Pour la préparation de Laeken, il y a un débat démocratique qui a commencé en France. Il faut qu'il puisse se dérouler normalement. Il y a des discussions avec nos partenaires, elles doivent être respectées, mais il me semble que si la France et l'Allemagne peuvent s'entendre sur la méthode et rapprocher leurs points de vues sur les contenus, ce sera utile à toute l'Europe. Quant à la mondialisation, c'est à la fois un fait, un motif d'inquiétude pour nos opinions et un objet pour une sorte de nouvel espace démocratique à l'échelle internationale. Nous devons naturellement condamner et réprimer également avec mesure les groupes violents, mais être capables de nouer un dialogue avec ceux qui, de façon sincère, veulent poser les problèmes et l'inégalité du processus de la mondialisation. Le Chancelier Schroeder a bien voulu faire écho à une expression que j'avais eue sur les problèmes de la mondialisation et aussi à propos de la taxe Tobin. Le Professeur. Tobin a d'ailleurs lui-même récemment dit qu'il ne reconnaissait pas toujours ses supporters. Je suis très heureux que la proposition nous ait été faite par Gerhard Schroeder de créer un groupe de travail franco-allemand sur ces questions de la mondialisation et nous y participerons du côté français avec vraiment beaucoup de conviction et de sérieux, car ces problèmes sont sérieux.
Sur le Proche-Orient, nous continuerons à nous battre contre la haine, pour la paix, pour la raison et il faut remercier nos ministres des Affaires étrangères allemand, français, d'autres européens pour le travail qu'ils essayent d'accomplir, même si pour le moment les facteurs de pessimismes sont plus grands que les facteurs d'optimisme.

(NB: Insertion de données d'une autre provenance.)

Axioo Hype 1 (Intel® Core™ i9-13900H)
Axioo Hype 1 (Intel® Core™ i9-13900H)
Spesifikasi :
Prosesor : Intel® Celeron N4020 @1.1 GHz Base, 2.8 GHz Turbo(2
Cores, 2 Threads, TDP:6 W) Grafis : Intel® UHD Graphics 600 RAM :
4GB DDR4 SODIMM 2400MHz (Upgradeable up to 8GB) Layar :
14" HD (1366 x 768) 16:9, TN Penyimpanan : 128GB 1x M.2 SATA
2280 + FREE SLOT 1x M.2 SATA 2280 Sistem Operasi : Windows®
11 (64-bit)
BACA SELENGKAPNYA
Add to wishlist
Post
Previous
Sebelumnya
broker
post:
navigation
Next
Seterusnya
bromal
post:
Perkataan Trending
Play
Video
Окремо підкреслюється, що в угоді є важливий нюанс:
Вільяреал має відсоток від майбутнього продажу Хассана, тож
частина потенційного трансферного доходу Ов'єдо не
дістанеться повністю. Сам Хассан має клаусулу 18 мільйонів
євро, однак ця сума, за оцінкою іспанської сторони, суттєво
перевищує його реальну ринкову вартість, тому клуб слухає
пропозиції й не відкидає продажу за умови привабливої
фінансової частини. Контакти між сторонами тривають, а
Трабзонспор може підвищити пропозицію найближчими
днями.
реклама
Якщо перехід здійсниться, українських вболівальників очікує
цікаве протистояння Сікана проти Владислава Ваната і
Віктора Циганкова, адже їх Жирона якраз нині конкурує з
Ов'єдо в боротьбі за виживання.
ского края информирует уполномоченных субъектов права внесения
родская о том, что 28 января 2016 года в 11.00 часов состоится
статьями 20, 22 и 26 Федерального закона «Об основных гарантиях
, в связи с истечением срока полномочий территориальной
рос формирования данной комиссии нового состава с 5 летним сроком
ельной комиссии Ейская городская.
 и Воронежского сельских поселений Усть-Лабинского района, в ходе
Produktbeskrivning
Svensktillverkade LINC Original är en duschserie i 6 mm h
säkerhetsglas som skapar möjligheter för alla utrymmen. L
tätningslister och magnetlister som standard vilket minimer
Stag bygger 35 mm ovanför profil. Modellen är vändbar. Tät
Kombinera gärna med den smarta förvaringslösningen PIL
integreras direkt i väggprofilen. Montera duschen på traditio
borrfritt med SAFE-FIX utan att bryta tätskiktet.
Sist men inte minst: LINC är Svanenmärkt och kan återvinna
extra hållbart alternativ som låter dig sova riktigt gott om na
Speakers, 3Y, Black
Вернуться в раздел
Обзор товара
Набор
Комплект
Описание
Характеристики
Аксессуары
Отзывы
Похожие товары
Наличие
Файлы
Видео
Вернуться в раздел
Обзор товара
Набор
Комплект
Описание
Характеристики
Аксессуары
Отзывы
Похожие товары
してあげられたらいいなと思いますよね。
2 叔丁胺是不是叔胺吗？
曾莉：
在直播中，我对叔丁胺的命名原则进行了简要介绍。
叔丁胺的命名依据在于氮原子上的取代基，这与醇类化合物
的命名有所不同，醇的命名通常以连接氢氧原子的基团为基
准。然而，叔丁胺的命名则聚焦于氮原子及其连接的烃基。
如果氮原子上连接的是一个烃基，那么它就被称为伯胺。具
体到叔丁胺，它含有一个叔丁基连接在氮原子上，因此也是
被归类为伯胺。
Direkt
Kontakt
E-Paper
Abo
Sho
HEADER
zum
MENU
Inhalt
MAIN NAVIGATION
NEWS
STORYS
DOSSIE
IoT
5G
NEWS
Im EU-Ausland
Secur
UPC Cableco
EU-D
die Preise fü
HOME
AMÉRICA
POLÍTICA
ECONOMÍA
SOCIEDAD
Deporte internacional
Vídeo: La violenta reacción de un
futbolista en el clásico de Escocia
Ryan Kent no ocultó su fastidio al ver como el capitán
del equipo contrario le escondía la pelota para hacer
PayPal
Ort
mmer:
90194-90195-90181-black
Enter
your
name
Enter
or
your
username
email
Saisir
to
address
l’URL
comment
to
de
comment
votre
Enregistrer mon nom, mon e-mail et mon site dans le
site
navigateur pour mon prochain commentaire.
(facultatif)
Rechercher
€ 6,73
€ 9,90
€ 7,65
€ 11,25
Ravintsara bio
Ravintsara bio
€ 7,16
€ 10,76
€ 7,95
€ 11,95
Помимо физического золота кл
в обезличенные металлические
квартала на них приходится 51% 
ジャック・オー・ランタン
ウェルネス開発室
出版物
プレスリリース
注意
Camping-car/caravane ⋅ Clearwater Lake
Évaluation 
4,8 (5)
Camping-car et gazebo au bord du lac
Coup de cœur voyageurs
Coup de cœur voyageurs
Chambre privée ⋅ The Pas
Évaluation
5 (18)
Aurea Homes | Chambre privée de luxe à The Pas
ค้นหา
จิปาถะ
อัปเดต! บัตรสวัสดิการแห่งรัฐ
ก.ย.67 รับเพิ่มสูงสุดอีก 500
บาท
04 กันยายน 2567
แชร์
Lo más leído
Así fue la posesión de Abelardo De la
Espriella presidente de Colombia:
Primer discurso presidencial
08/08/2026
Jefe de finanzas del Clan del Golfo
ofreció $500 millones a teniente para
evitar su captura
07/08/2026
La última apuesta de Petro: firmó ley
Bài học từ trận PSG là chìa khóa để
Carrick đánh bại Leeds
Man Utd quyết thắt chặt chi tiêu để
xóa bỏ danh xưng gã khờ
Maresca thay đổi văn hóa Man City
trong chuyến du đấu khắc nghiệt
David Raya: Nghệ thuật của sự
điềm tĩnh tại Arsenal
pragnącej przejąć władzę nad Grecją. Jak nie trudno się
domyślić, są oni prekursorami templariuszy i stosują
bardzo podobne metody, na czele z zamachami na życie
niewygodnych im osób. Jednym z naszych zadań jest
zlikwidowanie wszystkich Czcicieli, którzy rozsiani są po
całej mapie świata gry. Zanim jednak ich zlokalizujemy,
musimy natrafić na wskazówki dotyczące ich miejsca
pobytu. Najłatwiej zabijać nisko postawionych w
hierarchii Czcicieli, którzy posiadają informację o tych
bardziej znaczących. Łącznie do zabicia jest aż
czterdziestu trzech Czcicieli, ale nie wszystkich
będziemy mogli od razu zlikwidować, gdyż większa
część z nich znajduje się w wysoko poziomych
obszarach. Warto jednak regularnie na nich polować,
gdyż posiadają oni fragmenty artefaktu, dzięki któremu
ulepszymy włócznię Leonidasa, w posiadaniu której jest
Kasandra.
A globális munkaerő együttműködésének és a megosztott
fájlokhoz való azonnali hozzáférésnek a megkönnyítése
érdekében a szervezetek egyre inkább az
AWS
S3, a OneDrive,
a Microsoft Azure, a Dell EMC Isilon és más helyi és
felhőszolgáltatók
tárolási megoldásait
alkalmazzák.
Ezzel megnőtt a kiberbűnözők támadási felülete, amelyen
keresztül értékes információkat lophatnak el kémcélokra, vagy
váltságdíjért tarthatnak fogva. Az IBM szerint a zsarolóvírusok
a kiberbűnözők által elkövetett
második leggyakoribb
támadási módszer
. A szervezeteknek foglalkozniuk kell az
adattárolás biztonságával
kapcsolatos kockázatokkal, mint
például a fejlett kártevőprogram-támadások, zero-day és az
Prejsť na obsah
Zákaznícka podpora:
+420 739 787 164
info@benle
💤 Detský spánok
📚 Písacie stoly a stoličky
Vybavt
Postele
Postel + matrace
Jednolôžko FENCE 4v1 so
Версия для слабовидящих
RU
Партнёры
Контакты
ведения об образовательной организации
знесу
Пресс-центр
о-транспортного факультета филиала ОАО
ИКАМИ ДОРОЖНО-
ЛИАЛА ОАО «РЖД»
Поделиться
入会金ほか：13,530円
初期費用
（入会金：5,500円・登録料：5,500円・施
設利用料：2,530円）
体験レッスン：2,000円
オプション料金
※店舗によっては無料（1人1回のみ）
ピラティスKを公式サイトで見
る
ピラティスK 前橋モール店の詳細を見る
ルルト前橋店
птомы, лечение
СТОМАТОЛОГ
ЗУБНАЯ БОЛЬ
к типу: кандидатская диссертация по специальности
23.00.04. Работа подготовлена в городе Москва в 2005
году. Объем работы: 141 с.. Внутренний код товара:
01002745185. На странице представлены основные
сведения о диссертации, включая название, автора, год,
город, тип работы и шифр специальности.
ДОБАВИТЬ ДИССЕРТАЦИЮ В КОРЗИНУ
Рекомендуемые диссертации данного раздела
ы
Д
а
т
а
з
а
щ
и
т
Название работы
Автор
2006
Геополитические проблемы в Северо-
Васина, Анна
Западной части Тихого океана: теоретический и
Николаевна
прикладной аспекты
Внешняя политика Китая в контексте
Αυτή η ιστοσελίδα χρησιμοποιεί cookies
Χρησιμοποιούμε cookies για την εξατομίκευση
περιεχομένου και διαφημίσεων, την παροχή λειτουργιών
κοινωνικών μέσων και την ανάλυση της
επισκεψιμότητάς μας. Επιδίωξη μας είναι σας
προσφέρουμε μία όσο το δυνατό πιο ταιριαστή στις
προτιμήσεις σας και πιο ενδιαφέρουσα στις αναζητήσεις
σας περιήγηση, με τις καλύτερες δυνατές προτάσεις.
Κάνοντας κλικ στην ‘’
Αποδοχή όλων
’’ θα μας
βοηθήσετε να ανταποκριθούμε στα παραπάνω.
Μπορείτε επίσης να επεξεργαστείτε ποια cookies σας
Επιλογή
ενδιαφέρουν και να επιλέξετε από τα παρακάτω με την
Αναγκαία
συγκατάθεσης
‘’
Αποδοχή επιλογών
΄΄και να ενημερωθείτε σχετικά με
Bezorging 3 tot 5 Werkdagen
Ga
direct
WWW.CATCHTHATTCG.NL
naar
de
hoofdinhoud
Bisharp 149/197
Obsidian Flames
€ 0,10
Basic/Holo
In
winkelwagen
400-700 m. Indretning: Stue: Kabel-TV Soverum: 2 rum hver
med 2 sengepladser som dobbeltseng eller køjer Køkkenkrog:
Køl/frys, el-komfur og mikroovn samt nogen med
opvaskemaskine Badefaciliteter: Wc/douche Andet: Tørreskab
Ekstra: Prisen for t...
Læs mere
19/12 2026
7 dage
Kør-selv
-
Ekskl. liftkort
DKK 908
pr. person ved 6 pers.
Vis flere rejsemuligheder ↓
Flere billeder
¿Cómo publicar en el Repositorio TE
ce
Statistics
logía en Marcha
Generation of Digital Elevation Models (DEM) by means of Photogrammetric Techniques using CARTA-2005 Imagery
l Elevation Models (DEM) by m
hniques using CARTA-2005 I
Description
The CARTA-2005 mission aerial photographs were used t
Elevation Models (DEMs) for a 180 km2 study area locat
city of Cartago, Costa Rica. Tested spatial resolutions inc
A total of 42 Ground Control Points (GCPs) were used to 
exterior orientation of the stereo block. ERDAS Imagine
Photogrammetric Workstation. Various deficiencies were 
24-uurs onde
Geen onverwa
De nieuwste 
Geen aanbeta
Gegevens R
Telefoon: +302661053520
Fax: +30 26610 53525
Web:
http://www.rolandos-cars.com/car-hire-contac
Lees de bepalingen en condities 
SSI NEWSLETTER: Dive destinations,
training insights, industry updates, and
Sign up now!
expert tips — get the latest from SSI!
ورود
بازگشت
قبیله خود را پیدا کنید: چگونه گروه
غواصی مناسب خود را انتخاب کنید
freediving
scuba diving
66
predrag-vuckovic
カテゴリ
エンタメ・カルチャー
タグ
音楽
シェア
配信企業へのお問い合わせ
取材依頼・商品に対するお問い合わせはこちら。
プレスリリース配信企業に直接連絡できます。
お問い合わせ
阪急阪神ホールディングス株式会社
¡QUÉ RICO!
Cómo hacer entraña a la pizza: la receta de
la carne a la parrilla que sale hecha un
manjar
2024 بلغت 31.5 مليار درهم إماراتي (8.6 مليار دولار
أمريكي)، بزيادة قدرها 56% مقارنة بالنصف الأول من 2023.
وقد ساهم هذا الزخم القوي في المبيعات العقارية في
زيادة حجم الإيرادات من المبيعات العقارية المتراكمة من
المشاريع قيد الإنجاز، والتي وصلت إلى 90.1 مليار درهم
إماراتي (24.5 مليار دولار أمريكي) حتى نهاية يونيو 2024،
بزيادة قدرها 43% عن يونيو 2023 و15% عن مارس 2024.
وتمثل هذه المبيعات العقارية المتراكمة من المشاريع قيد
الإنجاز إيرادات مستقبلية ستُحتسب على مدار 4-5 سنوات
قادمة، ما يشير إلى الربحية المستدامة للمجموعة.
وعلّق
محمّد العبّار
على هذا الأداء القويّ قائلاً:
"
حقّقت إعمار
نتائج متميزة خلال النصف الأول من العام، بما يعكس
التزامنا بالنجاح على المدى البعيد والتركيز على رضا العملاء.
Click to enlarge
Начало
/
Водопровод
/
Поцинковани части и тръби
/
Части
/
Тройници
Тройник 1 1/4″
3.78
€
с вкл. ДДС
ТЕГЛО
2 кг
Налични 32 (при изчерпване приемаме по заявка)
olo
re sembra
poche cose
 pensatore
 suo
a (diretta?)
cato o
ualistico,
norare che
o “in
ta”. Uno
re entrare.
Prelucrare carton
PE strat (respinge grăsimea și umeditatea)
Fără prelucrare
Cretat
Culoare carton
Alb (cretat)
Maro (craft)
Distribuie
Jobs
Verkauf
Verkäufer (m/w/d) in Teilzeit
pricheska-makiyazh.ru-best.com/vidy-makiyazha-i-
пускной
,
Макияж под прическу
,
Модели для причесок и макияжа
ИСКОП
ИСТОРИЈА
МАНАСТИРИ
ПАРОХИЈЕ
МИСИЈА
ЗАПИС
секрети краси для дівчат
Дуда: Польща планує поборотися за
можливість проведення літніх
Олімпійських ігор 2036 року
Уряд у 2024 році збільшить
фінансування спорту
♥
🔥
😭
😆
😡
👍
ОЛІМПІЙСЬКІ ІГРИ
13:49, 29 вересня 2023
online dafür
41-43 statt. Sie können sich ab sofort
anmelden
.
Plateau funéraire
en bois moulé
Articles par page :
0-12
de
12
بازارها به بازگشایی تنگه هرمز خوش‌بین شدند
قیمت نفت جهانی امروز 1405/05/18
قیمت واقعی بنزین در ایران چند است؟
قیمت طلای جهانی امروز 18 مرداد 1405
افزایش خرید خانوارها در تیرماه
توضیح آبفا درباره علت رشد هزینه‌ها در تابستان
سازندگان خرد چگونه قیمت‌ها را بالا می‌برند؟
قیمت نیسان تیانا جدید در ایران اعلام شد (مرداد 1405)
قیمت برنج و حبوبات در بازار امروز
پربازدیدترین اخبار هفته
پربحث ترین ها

LE CHANCELIER - Pas de question ? Une question à chaque partie :
QUESTION - Ma question est la suivante : est-ce qu'il y a des mesures concrètes qui sont envisagées côté européen ou côté allemand face à la crise au Proche-Orient?
LE CHANCELIER - Je crois que ce serait une erreur de faire maintenant des déclarations à ce sujet. Nous avons constaté qu'il y avait des efforts en vue d'une rencontre entre le ministre israélien des Affaires étrangères et M. Arafat. Cette rencontre nous paraît utile, mais il serait dangereux d'anticiper déjà sur l'issue d'une telle rencontre en faisant maintenant des déclarations.
QUESTION - j'ai une question qui à trait à la politique intérieure, M. le Chancelier, est-ce qu'il est exact que vous voulez pousser votre ministre de la Défense à la démission ou est-ce que vous le conservez ?
LE CHANCELIER - Par respect pour mes invités, je crois qu'il serait courtois que je les raccompagne et je pourrai ensuite être à votre disposition pour une ou deux questions que vous pourrez reposer à ce moment là.